Occupy Wall Street: A Crack in the Dam


image from jbnuthatch on flickr

I already wrote once about Occupy Wall Street, and as the movement grows, it’s worth another thought.

It seems that Occupy Wall Street is acting more than anything like a crack in the dam. The dam was constructed of our own self-interest. It was designed to hold back the various criticisms of our economic system while that system was making us wealthy as a nation, and as individuals. While home prices soared and unemployment shrunk, the dam held.

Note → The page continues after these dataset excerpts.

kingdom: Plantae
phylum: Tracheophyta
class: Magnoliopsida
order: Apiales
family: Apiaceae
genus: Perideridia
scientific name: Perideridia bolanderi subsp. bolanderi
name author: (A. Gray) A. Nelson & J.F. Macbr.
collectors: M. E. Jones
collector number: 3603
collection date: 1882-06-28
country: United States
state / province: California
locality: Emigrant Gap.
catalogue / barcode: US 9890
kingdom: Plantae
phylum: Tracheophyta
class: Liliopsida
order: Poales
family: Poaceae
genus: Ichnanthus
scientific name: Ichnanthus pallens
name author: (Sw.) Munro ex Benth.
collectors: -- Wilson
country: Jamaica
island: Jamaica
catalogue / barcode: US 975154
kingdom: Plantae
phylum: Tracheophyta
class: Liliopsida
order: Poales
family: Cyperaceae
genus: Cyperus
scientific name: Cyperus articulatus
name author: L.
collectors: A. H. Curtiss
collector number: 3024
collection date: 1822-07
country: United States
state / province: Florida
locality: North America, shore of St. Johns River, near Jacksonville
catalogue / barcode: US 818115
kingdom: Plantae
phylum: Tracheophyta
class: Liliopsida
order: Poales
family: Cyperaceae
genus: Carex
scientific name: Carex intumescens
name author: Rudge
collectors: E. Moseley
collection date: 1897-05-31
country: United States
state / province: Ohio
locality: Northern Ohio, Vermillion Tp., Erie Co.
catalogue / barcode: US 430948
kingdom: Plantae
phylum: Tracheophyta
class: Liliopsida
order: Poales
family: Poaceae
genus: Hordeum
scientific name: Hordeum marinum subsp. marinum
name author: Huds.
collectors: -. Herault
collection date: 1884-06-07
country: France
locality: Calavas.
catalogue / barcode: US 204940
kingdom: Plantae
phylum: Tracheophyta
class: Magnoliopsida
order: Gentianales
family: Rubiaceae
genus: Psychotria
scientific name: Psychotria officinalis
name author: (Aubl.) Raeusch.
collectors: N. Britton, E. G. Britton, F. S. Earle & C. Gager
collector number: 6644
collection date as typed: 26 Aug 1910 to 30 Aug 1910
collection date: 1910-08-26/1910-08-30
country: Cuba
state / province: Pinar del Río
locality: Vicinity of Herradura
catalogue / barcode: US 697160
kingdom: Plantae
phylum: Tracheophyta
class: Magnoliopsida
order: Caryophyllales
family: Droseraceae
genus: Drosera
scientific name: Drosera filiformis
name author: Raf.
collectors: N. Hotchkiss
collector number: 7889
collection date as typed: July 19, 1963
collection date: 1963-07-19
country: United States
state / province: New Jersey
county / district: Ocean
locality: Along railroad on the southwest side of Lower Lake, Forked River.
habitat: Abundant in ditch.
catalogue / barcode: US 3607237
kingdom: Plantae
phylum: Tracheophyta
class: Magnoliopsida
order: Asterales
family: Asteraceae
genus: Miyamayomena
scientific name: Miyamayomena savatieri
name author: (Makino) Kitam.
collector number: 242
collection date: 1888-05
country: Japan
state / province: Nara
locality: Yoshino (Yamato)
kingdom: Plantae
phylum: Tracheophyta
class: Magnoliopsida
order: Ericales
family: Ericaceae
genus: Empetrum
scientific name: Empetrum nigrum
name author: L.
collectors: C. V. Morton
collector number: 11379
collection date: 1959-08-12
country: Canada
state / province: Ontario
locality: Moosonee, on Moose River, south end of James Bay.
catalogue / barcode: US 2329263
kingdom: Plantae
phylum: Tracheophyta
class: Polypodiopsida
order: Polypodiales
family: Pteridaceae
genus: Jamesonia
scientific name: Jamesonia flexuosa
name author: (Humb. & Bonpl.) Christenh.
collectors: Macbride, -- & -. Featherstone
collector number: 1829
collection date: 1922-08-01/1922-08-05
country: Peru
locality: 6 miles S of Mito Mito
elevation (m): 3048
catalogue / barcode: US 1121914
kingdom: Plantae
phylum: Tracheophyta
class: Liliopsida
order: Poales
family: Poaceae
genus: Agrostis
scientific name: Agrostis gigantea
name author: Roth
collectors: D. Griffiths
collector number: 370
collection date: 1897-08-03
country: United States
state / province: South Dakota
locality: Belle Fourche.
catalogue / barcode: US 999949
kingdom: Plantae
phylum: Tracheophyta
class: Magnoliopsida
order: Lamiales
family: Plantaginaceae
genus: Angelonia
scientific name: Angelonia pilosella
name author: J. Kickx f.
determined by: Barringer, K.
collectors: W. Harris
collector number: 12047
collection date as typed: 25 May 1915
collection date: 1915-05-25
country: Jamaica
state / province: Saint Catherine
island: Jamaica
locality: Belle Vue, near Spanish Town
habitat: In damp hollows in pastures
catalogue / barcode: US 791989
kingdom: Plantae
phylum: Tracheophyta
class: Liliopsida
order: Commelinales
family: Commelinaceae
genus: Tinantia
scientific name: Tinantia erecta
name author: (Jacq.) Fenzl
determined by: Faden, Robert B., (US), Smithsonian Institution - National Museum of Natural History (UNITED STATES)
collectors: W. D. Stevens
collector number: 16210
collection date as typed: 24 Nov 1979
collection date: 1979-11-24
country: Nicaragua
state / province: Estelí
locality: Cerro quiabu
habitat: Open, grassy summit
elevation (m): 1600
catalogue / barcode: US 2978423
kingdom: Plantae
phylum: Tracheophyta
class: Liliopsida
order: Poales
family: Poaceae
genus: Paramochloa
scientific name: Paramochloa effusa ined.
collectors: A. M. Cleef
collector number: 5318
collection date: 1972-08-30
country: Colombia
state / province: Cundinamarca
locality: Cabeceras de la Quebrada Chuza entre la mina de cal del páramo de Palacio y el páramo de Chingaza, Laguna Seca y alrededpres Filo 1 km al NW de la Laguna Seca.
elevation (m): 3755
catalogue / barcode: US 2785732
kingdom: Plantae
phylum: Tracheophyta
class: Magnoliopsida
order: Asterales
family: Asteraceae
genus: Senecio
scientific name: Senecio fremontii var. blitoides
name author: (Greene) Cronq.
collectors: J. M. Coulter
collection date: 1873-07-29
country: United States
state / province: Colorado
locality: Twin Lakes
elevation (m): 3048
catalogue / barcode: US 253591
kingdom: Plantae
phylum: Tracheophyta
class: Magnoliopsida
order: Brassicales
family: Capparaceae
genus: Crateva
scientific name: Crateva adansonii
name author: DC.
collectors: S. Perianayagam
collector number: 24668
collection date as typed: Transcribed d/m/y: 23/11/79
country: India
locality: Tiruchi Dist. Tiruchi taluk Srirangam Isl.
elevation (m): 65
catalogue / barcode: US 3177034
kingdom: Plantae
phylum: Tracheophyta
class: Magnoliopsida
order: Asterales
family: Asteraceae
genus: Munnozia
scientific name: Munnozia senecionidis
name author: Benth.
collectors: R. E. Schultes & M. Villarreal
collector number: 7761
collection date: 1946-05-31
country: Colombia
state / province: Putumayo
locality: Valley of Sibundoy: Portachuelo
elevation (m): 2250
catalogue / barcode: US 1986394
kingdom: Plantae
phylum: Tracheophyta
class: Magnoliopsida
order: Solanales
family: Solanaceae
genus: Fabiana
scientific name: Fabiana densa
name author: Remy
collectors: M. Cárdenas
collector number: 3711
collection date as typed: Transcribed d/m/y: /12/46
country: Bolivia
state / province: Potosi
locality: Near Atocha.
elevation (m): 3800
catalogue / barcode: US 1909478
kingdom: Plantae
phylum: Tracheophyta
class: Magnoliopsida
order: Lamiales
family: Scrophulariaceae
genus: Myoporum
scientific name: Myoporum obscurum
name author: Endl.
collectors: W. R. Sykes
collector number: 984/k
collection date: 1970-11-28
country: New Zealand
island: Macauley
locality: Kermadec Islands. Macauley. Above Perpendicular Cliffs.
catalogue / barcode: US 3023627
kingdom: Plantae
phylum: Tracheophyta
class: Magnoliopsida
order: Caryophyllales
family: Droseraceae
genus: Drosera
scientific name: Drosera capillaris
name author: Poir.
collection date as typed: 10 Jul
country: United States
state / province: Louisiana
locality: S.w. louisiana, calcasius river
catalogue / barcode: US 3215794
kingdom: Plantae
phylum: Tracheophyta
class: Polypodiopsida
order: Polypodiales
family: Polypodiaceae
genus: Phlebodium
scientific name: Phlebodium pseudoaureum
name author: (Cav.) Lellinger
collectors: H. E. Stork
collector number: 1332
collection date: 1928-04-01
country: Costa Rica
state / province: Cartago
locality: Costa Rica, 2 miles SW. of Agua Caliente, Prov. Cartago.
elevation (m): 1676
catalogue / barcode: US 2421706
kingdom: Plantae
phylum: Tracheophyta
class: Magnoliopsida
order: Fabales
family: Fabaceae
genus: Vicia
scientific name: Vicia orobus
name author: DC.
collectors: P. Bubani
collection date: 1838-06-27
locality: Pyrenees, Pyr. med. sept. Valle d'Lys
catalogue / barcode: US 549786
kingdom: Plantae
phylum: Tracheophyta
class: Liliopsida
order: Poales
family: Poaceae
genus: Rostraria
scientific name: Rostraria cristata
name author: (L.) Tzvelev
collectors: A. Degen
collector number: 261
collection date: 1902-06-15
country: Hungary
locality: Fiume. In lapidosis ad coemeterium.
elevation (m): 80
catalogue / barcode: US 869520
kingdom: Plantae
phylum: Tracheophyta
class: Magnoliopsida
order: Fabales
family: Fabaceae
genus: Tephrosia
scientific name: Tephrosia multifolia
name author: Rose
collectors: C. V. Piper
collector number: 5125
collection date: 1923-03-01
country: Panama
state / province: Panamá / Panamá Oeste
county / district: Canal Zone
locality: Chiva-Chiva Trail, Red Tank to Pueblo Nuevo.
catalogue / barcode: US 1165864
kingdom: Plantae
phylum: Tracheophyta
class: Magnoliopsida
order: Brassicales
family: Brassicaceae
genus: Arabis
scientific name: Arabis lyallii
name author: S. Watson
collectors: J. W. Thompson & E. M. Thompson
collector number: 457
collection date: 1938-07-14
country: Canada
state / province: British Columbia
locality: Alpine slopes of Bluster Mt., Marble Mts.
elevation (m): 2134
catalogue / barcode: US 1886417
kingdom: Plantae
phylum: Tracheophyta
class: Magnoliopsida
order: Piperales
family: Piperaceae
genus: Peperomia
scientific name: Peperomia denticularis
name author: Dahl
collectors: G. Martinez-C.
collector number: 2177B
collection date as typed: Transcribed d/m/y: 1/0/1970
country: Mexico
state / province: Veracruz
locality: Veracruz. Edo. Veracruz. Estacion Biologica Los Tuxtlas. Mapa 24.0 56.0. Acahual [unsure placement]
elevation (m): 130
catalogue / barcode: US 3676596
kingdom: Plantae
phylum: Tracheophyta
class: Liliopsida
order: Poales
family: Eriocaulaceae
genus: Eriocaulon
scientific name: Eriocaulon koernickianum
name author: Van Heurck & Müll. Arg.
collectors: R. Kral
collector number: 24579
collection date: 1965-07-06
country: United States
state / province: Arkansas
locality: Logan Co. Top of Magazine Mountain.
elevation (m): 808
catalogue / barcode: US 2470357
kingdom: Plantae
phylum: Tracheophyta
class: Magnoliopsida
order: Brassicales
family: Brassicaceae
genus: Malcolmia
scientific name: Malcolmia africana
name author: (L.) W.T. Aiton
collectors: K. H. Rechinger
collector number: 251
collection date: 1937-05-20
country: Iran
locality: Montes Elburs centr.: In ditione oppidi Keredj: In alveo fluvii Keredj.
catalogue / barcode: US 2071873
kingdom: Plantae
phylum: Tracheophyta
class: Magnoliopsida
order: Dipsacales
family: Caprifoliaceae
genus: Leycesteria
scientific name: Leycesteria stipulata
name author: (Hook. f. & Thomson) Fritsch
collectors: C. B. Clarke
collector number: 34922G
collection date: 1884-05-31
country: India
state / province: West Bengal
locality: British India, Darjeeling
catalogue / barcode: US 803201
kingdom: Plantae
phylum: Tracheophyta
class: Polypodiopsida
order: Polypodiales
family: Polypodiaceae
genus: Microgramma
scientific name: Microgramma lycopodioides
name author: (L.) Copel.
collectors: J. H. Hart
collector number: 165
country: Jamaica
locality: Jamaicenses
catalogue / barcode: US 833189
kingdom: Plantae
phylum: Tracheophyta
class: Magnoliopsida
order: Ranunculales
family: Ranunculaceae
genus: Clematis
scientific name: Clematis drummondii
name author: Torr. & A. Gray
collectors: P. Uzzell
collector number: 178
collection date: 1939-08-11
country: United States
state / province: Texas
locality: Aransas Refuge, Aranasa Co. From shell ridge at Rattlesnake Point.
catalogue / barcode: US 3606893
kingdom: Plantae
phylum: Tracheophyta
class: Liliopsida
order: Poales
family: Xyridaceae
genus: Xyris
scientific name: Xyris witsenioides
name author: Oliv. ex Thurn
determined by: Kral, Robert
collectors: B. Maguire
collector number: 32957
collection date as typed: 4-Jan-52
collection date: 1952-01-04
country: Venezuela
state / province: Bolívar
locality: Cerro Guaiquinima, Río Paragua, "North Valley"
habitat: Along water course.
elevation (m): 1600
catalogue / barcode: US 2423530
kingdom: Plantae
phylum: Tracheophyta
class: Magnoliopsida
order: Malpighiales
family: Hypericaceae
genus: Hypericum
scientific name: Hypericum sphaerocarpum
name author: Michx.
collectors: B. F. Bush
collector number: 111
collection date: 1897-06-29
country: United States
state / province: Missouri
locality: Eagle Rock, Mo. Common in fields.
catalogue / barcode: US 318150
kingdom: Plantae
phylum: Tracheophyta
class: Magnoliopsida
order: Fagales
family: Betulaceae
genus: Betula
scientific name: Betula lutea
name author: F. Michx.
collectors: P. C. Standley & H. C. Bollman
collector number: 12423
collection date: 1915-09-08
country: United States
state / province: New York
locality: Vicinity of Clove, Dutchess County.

There were always leaks of discontent, but now that the system seems utterly unconcerned with our needs and desires, the dam is beginning to shudder. Occupy Wall Street, with its hazy goals and open invitation, is opening into a major crack, letting a stream of criticisms flow. It is perhaps more than an accident that the best metaphor for this particular movement is disintegrating infrastructure.

“I have two master’s degrees an no job.”

“The government is controlled by corporations.”

“The rich get richer while everyone else gets poorer.”

“Our economic system is hurting people and the planet.”

These are just a few of the critiques that are flowing from the Occupy movement right now. In all the noise there is some true and strong criticism of an economic system that nearly everyone in the world relies upon. We should take care to listen, and to make that system as beneficial to mankind as possible.

If you’re not happy with the criticisms you hear, add your own.

2 Comments

  1. Nod…

    I’m interested to see the extent to which #ows legitimates this discourse of discontent more broadly or if this is just the typical assortment of intellectuals, activists and the historically marginalised saying their talking points more loudly and publicly. Are those who have been muttering about ‘us’ becoming wealthy at the expense of the ‘other’ being joined by ‘us’ or just being watched on the news by ‘us’? I recognised way too many people at Occupy MN to feel it had broken out of the protesting class into a more populist movement.

    1. Good question, Johan. And great to hear from you! How’s SA?

      One thing I’ve noticed is a that, even if the masses aren’t camping out in city parks, they are talking much more often and saliently about issues of disparity and corporatism. The discourse of discontent is certainly spreading due to this movement, even if the visual movement is the same old choir.